▶ _SHORT EXERCISE_
Answer these questions from the passage on prayer below.
(a) What section of the services is the Geulah?
(b) In the Geulah reading, what courage does it ask the Lord to give?
(c) In the Amidah reading, what is God called "within us"?

▶ _SOURCE DOCUMENT_
Instead of despairing, as Kaplan tells us, we must turn to religion as the source of strength and comfort that has been given us. You have already taken the first step in that direction by coming here today. Now all you need to do is attend to the very words we all say each time we come together. 

In our services, in the Geulah, the section on Redemption, we read:

“In a world torn by violence and pain, a world far from wholeness and peace, a world waiting still to be redeemed, give us, Lord, the courage to say: there is one God in heaven and earth.”

This seems a pretty fair description of what we are seeing around us today.  And we do need courage to assert God in the face of what we know is happening in our world. Continuing, in the Amidah, we read:

“God of Israel, may our worship on this [Sabbath] day bring us nearer to all that is high and holy. May it bind the generations in bonds of love and sharing, and unite us with our people in common hope and faith. And through [Sabbath rest and] worship, may we learn to find fulfillment and joy in the vision of peace for all the world.

“You are with us in our prayer, in our love and our doubt, in our longing to feel Your presence and do Your will. You are the still, clear voice within us. Therefore, O God, when doubt troubles us, when anxiety makes us tremble, and pain clouds the mind, we look inward for the answer to our prayers. There may we find You, and there find courage, insight, and endurance. And let our worship bring us closer to one another, that all Israel, and all who seek You, may find new strength for Your service.”

(Dataset items)
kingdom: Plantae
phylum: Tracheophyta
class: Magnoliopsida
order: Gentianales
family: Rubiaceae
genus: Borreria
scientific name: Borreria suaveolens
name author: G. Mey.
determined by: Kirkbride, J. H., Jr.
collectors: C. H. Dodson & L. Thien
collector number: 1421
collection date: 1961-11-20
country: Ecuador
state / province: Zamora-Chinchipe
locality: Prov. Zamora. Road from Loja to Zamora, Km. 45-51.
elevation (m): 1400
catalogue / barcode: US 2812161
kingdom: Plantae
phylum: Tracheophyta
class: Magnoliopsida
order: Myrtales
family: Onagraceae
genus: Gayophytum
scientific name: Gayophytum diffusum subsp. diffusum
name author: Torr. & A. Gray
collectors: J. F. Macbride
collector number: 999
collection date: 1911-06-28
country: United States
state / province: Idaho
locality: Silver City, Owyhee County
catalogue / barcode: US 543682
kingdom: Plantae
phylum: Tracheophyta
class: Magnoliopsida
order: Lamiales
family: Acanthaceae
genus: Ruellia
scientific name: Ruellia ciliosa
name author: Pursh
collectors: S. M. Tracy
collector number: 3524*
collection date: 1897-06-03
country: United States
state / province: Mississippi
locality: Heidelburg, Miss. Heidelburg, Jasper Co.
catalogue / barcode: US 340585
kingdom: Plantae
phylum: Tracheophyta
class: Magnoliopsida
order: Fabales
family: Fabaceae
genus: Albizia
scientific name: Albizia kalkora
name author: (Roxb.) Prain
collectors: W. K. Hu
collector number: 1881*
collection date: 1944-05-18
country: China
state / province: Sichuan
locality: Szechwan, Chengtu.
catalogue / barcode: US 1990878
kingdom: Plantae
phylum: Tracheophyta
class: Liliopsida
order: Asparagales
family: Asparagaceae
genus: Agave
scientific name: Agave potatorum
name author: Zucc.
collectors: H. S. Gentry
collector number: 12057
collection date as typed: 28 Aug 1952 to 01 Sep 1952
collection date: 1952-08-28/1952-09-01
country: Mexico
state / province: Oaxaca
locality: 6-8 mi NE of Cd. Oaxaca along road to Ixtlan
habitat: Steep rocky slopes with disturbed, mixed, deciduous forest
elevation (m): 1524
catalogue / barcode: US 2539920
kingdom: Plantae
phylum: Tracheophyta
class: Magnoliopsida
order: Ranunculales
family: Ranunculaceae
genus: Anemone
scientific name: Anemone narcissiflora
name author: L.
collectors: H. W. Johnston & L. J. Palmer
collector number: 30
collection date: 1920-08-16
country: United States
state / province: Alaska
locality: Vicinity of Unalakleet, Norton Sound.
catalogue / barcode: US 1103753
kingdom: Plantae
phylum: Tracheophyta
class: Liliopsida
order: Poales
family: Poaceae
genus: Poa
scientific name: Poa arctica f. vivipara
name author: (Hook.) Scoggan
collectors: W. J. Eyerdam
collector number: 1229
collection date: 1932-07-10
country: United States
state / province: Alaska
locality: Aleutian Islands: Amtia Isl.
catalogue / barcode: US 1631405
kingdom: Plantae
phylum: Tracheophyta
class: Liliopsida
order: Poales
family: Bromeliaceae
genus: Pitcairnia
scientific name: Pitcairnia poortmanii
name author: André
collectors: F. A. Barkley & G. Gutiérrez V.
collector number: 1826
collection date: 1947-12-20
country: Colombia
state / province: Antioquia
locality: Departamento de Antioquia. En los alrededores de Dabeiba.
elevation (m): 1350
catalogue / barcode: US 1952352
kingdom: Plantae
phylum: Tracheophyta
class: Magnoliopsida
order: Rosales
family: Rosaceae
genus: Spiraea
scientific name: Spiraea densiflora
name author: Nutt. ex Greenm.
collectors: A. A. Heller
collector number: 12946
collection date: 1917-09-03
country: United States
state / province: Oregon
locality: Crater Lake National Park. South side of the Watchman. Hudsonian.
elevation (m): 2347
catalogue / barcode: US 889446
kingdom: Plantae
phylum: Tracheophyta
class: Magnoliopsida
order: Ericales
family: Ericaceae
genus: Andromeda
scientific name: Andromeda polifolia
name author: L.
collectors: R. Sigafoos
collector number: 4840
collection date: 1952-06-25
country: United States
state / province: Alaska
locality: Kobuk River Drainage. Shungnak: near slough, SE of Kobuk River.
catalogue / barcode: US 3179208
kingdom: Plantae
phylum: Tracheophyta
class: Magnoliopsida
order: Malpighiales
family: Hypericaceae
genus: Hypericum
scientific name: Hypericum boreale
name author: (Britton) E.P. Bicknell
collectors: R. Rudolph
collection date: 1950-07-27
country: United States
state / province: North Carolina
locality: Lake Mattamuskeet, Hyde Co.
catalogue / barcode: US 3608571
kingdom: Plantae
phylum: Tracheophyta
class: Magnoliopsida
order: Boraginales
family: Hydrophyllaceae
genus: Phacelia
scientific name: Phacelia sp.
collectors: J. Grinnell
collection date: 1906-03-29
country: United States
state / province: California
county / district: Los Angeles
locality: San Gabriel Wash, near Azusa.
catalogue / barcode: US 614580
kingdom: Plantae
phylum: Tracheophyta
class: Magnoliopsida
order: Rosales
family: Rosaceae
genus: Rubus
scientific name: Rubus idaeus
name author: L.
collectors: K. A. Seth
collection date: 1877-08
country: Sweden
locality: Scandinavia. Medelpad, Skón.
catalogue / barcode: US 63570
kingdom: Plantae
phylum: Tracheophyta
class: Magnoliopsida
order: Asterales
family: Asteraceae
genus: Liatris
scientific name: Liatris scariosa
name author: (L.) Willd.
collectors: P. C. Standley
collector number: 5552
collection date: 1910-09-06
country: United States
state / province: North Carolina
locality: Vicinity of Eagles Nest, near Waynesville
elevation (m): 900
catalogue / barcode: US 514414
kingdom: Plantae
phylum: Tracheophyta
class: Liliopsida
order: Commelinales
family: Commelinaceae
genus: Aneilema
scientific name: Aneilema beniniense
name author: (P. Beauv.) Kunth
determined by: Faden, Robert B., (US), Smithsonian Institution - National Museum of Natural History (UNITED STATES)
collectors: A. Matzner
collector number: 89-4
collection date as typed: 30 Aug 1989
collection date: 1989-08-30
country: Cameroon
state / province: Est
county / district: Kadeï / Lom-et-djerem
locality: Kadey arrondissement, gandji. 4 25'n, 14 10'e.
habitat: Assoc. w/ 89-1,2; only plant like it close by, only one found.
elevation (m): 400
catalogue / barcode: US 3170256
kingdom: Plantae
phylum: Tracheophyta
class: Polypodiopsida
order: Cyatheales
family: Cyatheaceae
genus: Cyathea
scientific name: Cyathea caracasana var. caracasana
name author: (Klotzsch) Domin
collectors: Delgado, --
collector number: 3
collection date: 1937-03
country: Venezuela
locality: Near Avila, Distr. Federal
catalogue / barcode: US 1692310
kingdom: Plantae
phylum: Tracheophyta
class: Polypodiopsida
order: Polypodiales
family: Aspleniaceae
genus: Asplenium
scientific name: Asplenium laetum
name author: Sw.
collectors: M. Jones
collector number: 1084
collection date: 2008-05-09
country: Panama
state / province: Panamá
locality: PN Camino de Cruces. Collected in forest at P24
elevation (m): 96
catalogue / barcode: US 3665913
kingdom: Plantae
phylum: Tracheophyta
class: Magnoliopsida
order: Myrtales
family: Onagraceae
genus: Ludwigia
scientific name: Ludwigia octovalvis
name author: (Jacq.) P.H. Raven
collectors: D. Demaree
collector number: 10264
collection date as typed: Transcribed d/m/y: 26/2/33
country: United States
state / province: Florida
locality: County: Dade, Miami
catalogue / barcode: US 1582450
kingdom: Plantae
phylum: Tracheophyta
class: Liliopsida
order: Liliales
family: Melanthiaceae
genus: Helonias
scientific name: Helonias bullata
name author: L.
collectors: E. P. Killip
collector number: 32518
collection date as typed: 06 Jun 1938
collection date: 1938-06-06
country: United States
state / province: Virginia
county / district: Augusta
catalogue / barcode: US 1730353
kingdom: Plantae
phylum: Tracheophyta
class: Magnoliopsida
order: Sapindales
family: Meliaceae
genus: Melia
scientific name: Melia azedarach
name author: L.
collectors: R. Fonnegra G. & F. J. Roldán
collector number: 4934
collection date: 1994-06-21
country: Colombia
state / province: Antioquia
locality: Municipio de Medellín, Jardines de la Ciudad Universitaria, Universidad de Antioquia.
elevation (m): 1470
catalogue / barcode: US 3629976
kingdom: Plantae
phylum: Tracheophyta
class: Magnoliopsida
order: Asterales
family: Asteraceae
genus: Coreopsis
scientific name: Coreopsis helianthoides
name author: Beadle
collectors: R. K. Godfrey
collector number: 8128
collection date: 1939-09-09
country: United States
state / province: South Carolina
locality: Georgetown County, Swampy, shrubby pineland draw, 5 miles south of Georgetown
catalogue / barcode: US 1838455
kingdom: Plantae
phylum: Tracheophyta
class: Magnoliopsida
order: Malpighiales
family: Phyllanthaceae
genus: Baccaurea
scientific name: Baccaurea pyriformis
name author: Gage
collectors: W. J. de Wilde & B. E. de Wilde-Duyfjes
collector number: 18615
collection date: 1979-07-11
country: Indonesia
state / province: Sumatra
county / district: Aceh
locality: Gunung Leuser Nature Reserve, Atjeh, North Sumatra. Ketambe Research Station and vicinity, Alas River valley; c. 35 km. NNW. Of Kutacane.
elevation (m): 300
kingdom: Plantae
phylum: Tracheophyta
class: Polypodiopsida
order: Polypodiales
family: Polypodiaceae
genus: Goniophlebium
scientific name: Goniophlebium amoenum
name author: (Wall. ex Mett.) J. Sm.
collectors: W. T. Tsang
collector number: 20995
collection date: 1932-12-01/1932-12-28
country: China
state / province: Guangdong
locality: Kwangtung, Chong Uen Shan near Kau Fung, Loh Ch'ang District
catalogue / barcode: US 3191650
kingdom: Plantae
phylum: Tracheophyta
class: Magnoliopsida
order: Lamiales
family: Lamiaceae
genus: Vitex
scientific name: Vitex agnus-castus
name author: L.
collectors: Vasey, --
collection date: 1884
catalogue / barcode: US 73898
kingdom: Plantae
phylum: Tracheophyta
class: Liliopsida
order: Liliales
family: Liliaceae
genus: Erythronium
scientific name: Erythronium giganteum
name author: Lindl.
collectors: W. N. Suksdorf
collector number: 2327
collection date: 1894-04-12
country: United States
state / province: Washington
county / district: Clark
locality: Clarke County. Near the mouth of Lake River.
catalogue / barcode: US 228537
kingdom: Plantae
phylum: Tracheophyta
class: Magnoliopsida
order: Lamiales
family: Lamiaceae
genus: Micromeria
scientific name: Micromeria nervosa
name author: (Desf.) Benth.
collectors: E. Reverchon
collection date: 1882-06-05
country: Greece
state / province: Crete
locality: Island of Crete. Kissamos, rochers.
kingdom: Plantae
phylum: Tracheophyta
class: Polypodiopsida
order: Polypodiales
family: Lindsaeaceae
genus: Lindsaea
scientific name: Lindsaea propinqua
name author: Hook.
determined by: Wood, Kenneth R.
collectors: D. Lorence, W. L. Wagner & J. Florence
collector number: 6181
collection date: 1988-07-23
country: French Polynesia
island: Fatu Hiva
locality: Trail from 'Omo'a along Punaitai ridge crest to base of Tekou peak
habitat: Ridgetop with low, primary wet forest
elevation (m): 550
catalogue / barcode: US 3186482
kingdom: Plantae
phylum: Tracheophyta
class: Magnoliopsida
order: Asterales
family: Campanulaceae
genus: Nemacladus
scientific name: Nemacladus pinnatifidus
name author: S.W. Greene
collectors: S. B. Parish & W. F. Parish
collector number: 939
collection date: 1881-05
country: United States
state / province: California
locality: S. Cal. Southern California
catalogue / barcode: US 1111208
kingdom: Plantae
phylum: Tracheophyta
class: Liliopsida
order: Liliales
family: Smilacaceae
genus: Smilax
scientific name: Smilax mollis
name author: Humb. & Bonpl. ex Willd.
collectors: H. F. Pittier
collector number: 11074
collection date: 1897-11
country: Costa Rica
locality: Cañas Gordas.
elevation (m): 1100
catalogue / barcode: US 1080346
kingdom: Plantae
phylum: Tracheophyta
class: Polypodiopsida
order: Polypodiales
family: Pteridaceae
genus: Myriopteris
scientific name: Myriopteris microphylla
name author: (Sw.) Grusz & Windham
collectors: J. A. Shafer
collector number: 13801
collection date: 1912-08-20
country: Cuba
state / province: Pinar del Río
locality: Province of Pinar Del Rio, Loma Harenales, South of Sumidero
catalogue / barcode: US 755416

▶ _CORRECT RESPONSE_
(a) The section on Redemption.
(b) The courage to say there is one God in heaven and earth.
(c) The still, clear voice.